(STORED DATA Opens)

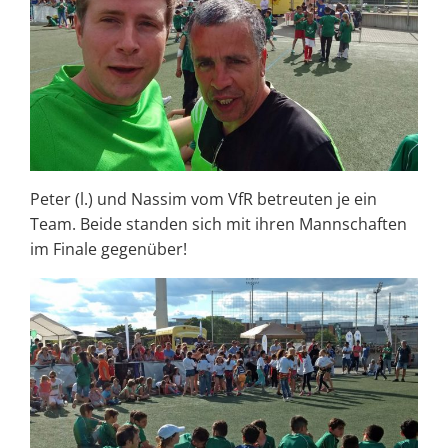
Peter (l.) und Nassim vom VfR betreuten je ein
Team. Beide standen sich mit ihren Mannschaften
im Finale gegenüber!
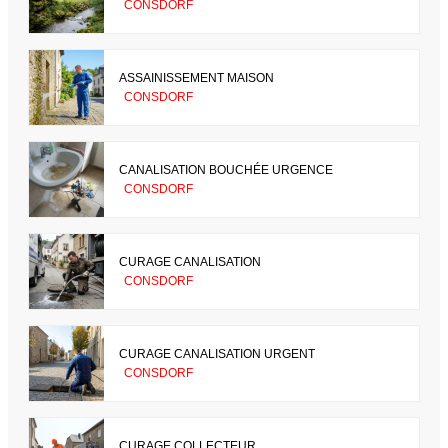
CONSDORF
ASSAINISSEMENT MAISON
CONSDORF
CANALISATION BOUCHÉE URGENCE
CONSDORF
CURAGE CANALISATION
CONSDORF
CURAGE CANALISATION URGENT
CONSDORF
CURAGE COLLECTEUR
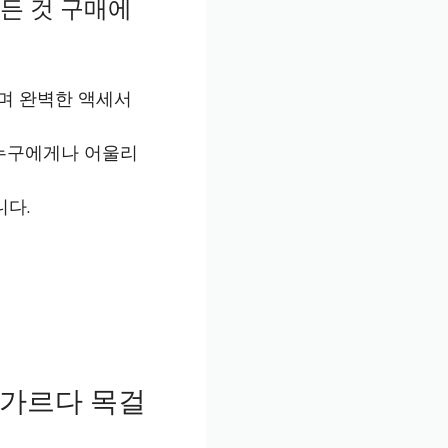
모든 것 구매에
리며 완벽한 액세서
 누구에게나 어울리
니다.
 가르다 목걸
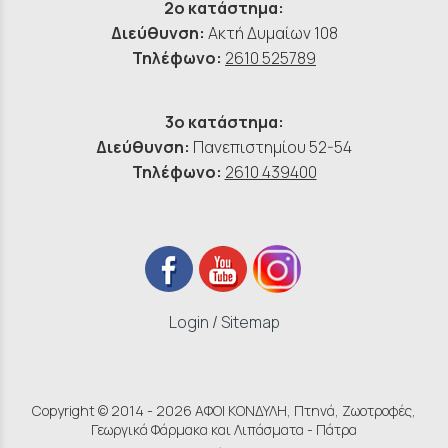
2ο κατάστημα:
Διεύθυνση:
Ακτή Δυμαίων 108
Τηλέφωνο:
2610 525789
3ο κατάστημα:
Διεύθυνση:
Πανεπιστημίου 52-54
Τηλέφωνο:
2610 439400
Login
/
Sitemap
Copyright © 2014 - 2026 ΑΦΟΙ ΚΟΝΔΥΛΗ, Πτηνά, Ζωοτροφές,
Γεωργικά Φάρμακα και Λιπάσματα - Πάτρα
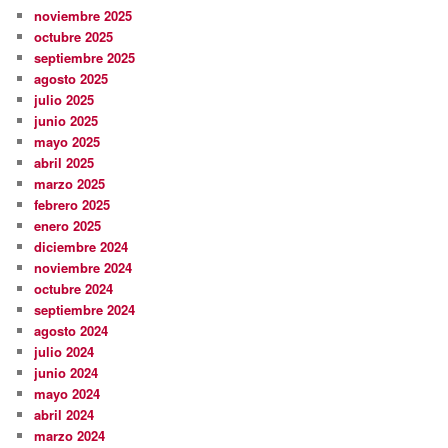
noviembre 2025
octubre 2025
septiembre 2025
agosto 2025
julio 2025
junio 2025
mayo 2025
abril 2025
marzo 2025
febrero 2025
enero 2025
diciembre 2024
noviembre 2024
octubre 2024
septiembre 2024
agosto 2024
julio 2024
junio 2024
mayo 2024
abril 2024
marzo 2024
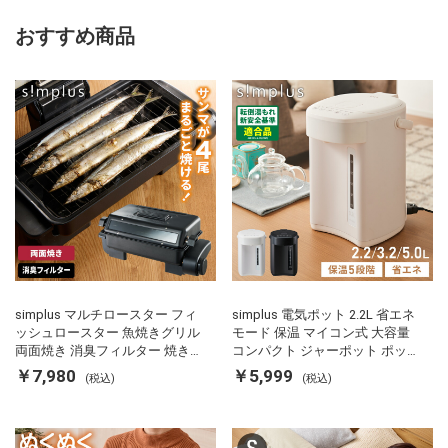
おすすめ商品
simplus マルチロースター フィ
simplus 電気ポット 2.2L 省エネ
ッシュロースター 魚焼きグリル
モード 保温 マイコン式 大容量
両面焼き 消臭フィルター 焼き魚
コンパクト ジャーポット ポット
両面ヒーター タイマー付き SP-
カルキ抜き 空焚き防止 温度調節
￥7,980
￥5,999
(税込)
(税込)
FRS01 マットブラック シンプラ
軽量 SP-PD22 シンプラス
ス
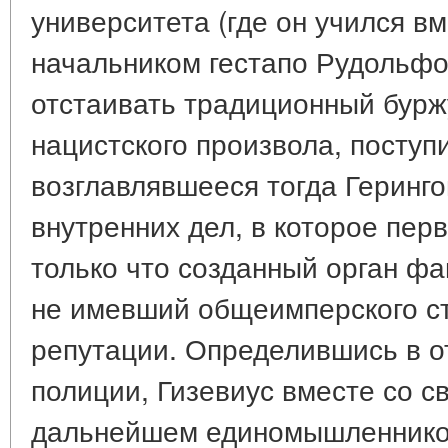
университета (где он учился в
начальником гестапо Рудольфо
отстаивать традиционный бурж
нацистского произвола, поступ
возглавлявшееся тогда Геринг
внутренних дел, в которое пер
только что созданный орган ф
не имевший общеимперского ст
репутации. Определившись в о
полиции, Гизевиус вместе со с
дальнейшем единомышленнико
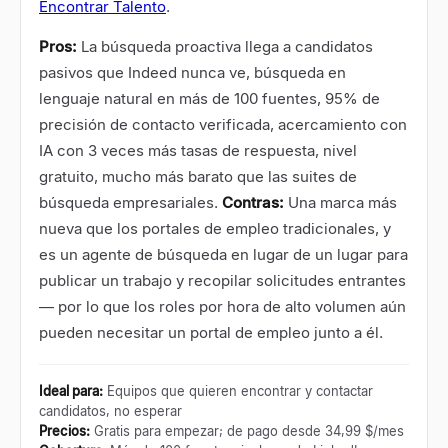
Encontrar Talento
.
Pros:
La búsqueda proactiva llega a candidatos
pasivos que Indeed nunca ve, búsqueda en
lenguaje natural en más de 100 fuentes, 95% de
precisión de contacto verificada, acercamiento con
IA con 3 veces más tasas de respuesta, nivel
gratuito, mucho más barato que las suites de
búsqueda empresariales.
Contras:
Una marca más
nueva que los portales de empleo tradicionales, y
es un agente de búsqueda en lugar de un lugar para
publicar un trabajo y recopilar solicitudes entrantes
— por lo que los roles por hora de alto volumen aún
pueden necesitar un portal de empleo junto a él.
Ideal para
:
Equipos que quieren encontrar y contactar
candidatos, no esperar
Precios
:
Gratis para empezar; de pago desde 34,99 $/mes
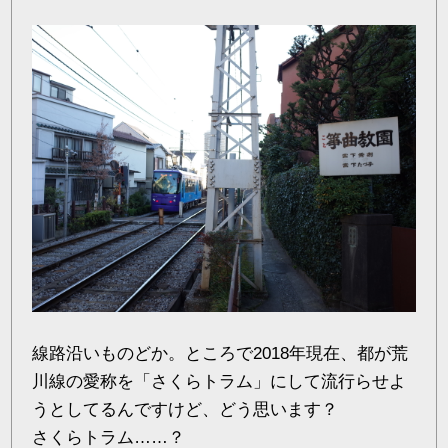
線路沿いものどか。ところで2018年現在、都が荒
川線の愛称を「さくらトラム」にして流行らせよ
うとしてるんですけど、どう思います？
さくらトラム……？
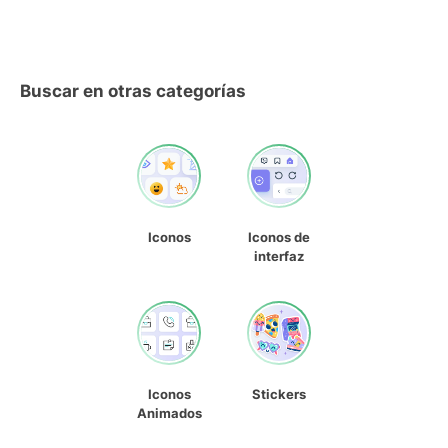
Buscar en otras categorías
Iconos
Iconos de
interfaz
Iconos
Stickers
Animados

(STORED DATA Closes)

Reproduce every line of text in the data above word for word, omitting the pictures.

Peter (l.) und Nassim vom VfR betreuten je ein
Team. Beide standen sich mit ihren Mannschaften
im Finale gegenüber!
CONSDORF
ASSAINISSEMENT MAISON
CONSDORF
CANALISATION BOUCHÉE URGENCE
CONSDORF
CURAGE CANALISATION
CONSDORF
CURAGE CANALISATION URGENT
CONSDORF
CURAGE COLLECTEUR
모든 것 구매에
리며 완벽한 액세서
 누구에게나 어울리
니다.
 가르다 목걸
2ο κατάστημα:
Διεύθυνση:
Ακτή Δυμαίων 108
Τηλέφωνο:
2610 525789
3ο κατάστημα:
Διεύθυνση:
Πανεπιστημίου 52-54
Τηλέφωνο:
2610 439400
Login
/
Sitemap
Copyright © 2014 - 2026 ΑΦΟΙ ΚΟΝΔΥΛΗ, Πτηνά, Ζωοτροφές,
Γεωργικά Φάρμακα και Λιπάσματα - Πάτρα
noviembre 2025
octubre 2025
septiembre 2025
agosto 2025
julio 2025
junio 2025
mayo 2025
abril 2025
marzo 2025
febrero 2025
enero 2025
diciembre 2024
noviembre 2024
octubre 2024
septiembre 2024
agosto 2024
julio 2024
junio 2024
mayo 2024
abril 2024
marzo 2024
おすすめ商品
simplus マルチロースター フィ
simplus 電気ポット 2.2L 省エネ
ッシュロースター 魚焼きグリル
モード 保温 マイコン式 大容量
両面焼き 消臭フィルター 焼き魚
コンパクト ジャーポット ポット
両面ヒーター タイマー付き SP-
カルキ抜き 空焚き防止 温度調節
￥7,980
￥5,999
(税込)
(税込)
FRS01 マットブラック シンプラ
軽量 SP-PD22 シンプラス
ス
университета (где он учился в
начальником гестапо Рудольфо
отстаивать традиционный бурж
нацистского произвола, поступ
возглавлявшееся тогда Геринг
внутренних дел, в которое пер
только что созданный орган ф
не имевший общеимперского ст
репутации. Определившись в о
полиции, Гизевиус вместе со с
дальнейшем единомышленнико
Encontrar Talento
.
Pros:
La búsqueda proactiva llega a candidatos
pasivos que Indeed nunca ve, búsqueda en
lenguaje natural en más de 100 fuentes, 95% de
precisión de contacto verificada, acercamiento con
IA con 3 veces más tasas de respuesta, nivel
gratuito, mucho más barato que las suites de
búsqueda empresariales.
Contras:
Una marca más
nueva que los portales de empleo tradicionales, y
es un agente de búsqueda en lugar de un lugar para
publicar un trabajo y recopilar solicitudes entrantes
— por lo que los roles por hora de alto volumen aún
pueden necesitar un portal de empleo junto a él.
Ideal para
:
Equipos que quieren encontrar y contactar
candidatos, no esperar
Precios
:
Gratis para empezar; de pago desde 34,99 $/mes
線路沿いものどか。ところで2018年現在、都が荒
川線の愛称を「さくらトラム」にして流行らせよ
うとしてるんですけど、どう思います？
さくらトラム……？
Buscar en otras categorías
Iconos
Iconos de
interfaz
Iconos
Stickers
Animados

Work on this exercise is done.